David returned with William, who was wrapped in his blanket and looking around wide-eyed, clad in his Christmas pajamas and a mismatched pair of socks. David settled himself and the baby at the back of the closet against one of the sofa pillows. I anxiously paced around the family room, almost manically, trying to figure out what I'd forgotten. I grabbed David's iPod and his black Princeton ball cap. I made sure we both had shoes on, in case we had to walk over...well, I tried not to think about that. Did we have jackets? A blanket for us? Why do we not have a safe-deposit box?
"Jennifer, come in here," David finally ordered. I went into the closet and huddled next to my son and husband on the floor. We kept the door open so we could listen to the television. We could hear the television, but I was distracted by the rumbling of the wind, the thunder....I imagined it was the roar of a tornado rotating grimly, inexorably toward our house, the house we dreamed of buying, the house that we celebrated moving into. Toward our family.

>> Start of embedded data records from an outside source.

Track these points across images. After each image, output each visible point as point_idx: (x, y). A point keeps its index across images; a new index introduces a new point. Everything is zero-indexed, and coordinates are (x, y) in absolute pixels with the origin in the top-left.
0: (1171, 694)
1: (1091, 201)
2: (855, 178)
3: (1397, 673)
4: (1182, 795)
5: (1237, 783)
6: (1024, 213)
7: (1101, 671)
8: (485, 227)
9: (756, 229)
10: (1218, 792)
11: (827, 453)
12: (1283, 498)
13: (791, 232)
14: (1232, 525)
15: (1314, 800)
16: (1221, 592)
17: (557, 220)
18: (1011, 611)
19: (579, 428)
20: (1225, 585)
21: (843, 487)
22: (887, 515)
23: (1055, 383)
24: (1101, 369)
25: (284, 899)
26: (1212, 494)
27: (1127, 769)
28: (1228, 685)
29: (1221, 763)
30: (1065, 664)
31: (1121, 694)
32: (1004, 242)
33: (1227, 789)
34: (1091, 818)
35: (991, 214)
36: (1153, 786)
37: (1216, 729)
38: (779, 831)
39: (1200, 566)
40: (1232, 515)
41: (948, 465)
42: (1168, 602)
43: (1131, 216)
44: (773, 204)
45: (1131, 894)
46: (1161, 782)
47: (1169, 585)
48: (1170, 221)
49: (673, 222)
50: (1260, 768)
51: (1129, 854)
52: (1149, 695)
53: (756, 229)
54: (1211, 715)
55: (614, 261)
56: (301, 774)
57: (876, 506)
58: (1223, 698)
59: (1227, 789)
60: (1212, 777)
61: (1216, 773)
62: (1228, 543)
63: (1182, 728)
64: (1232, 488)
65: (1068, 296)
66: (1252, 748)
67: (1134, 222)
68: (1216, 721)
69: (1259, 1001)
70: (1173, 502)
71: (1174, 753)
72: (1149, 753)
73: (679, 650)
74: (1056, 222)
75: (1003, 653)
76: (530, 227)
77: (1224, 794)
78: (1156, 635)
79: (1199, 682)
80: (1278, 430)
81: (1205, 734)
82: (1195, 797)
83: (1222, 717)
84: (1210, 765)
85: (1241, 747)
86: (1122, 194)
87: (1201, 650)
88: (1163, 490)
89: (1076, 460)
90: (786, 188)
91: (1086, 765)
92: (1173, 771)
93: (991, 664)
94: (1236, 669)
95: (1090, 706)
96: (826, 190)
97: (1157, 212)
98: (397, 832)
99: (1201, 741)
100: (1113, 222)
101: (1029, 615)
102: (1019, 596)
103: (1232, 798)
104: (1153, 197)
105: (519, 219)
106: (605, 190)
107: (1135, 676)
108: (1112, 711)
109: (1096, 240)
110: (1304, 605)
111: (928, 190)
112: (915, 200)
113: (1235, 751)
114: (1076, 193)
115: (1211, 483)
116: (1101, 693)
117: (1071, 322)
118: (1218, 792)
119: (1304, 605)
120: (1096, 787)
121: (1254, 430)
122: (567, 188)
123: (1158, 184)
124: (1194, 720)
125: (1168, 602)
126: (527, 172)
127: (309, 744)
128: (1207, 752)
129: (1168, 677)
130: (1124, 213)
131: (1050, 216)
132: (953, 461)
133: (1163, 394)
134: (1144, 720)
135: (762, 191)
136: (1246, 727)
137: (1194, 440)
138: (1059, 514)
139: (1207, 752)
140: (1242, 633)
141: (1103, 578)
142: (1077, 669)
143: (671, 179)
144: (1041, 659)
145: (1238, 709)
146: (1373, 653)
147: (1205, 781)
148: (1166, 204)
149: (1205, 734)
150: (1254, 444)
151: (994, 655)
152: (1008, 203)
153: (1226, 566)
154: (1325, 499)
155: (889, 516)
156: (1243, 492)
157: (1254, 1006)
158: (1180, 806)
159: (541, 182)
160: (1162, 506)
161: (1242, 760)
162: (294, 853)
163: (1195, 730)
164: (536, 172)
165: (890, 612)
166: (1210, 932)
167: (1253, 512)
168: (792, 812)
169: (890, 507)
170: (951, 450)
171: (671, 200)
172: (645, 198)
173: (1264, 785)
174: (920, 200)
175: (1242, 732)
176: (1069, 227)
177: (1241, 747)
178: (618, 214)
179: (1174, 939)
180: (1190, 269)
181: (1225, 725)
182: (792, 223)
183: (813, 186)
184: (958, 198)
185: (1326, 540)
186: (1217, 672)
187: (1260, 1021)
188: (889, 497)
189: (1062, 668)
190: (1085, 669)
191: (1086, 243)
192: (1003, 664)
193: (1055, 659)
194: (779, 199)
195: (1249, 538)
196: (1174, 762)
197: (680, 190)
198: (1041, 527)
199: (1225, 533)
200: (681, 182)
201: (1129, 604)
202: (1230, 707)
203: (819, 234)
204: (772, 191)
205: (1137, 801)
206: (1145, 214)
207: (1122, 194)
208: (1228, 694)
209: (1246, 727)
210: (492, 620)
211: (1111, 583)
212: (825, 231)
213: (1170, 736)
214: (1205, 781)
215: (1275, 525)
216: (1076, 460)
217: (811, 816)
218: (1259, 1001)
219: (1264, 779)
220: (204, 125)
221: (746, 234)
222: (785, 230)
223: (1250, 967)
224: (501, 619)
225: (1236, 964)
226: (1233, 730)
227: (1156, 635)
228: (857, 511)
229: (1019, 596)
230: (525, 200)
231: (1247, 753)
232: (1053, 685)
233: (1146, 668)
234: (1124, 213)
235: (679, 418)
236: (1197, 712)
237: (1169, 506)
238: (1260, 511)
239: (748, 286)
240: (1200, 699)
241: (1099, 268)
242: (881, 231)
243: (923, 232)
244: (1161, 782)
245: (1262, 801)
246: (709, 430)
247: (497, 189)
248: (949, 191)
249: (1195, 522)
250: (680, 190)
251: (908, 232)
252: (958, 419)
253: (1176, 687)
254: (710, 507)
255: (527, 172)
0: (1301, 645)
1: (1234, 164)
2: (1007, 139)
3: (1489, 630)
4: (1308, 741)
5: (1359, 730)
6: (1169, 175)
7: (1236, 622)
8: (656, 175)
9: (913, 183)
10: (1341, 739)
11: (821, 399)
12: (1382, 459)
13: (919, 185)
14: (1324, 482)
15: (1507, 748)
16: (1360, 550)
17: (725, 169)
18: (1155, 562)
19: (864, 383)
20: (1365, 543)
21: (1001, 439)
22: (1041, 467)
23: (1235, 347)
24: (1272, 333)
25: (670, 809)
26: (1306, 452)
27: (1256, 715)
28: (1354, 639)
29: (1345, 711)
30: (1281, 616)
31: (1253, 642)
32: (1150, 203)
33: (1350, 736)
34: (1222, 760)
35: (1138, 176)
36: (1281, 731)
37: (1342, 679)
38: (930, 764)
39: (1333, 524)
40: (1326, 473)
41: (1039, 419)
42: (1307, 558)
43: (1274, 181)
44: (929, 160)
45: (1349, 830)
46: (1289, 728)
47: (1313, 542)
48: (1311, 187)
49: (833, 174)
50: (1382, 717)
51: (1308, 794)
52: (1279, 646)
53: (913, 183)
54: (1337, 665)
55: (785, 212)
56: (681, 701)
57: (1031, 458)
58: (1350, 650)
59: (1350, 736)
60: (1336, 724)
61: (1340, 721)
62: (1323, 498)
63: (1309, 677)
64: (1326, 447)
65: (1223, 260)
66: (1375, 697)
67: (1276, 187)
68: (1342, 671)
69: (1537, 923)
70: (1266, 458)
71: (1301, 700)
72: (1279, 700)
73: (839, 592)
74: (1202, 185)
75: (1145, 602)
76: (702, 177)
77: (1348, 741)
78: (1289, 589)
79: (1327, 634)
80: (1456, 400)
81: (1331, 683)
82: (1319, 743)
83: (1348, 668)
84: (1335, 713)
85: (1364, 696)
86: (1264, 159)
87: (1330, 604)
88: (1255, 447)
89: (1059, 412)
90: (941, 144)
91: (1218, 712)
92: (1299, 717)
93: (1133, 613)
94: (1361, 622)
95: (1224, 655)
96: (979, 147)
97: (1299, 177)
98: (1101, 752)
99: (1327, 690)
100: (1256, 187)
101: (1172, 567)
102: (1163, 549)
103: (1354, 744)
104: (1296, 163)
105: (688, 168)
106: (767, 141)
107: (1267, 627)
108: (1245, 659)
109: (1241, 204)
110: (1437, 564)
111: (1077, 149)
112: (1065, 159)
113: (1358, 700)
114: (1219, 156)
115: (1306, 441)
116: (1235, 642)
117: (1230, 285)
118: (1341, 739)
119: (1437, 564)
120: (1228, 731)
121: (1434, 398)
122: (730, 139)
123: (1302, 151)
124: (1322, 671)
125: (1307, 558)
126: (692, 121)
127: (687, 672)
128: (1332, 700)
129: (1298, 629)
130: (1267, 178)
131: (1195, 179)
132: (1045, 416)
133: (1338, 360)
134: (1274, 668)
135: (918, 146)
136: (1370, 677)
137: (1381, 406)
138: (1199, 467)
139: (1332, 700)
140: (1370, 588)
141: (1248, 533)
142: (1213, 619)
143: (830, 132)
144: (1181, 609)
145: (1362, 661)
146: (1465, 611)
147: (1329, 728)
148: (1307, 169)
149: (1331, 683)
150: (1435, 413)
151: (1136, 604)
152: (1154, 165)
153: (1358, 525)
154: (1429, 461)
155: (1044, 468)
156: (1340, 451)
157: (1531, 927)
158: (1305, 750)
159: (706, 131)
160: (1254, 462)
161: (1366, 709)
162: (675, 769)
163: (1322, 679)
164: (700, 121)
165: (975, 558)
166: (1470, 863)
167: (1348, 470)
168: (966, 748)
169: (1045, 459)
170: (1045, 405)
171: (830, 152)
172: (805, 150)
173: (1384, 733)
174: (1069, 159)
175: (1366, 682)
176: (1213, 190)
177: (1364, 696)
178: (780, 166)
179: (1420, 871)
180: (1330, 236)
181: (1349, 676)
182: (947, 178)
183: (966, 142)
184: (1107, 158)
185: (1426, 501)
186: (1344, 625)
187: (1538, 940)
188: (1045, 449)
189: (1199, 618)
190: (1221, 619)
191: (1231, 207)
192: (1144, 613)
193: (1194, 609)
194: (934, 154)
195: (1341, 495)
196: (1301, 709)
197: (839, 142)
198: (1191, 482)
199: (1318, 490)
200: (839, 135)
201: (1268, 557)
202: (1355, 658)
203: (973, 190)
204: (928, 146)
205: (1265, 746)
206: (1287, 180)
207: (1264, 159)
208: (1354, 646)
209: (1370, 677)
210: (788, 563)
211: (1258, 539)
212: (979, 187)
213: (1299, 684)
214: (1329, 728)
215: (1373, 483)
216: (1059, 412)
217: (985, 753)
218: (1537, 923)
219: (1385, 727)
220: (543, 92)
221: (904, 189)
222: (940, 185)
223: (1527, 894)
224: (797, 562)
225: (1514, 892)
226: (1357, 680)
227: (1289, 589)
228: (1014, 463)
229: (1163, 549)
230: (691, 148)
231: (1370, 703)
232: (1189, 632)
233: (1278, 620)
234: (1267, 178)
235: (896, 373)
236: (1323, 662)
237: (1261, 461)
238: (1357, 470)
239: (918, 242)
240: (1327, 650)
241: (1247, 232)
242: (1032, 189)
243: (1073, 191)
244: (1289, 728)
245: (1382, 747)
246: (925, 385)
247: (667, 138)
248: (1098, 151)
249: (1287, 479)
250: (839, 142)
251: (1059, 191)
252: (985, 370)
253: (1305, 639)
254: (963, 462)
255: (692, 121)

William thought it was all a game. He snuggled up with his daddy but reached out and held my hand. "Hi!" he said. "Hi!" David was calm, too. I felt like I couldn't quite get enough air. I tried not to show William that I was afraid, but it was hard, so hard. I know now that I need to be especially conscious of that in the future. I am the parent, and I need to remember that even in scary times. Especially then.
The minutes ticked by. Finally, the storm seemed to subside. The noise lessened, and we could hear the television warning people near Hendersonville about the storm's progress. It seemed we had made it through unscathed. I couldn't quite believe it. I left all our precious belongings in the closet last night after we went to bed, just in case we had to flee back into our little hole in the wall for safety.
As I put William back into his crib, he smiled at me, and I exhaled. Here was all that really mattered. Not all those things that I piled along the walls of the hall closet. What had I really been so worried about?
The reality is this: if I had mere seconds to grab something and seek shelter from a terrible storm, none of those picture albums or folders or frames would be on my mind at all. I would grab William, and that would be the end of it. There would be no thoughts of anything else. None. If something terrible happened, would I miss my mother's pearls or moan over having to replace our birth certificates and car titles? Absolutely. Would I mourn the loss of my wedding photographs or William's baby photos? Probably, yes. Would it even occur to me to not just go straight for my son and make sure he was protected? No, no, no.
That is all that matters. As long as I have David and William, that is all that is really important. And the storm just reminded me.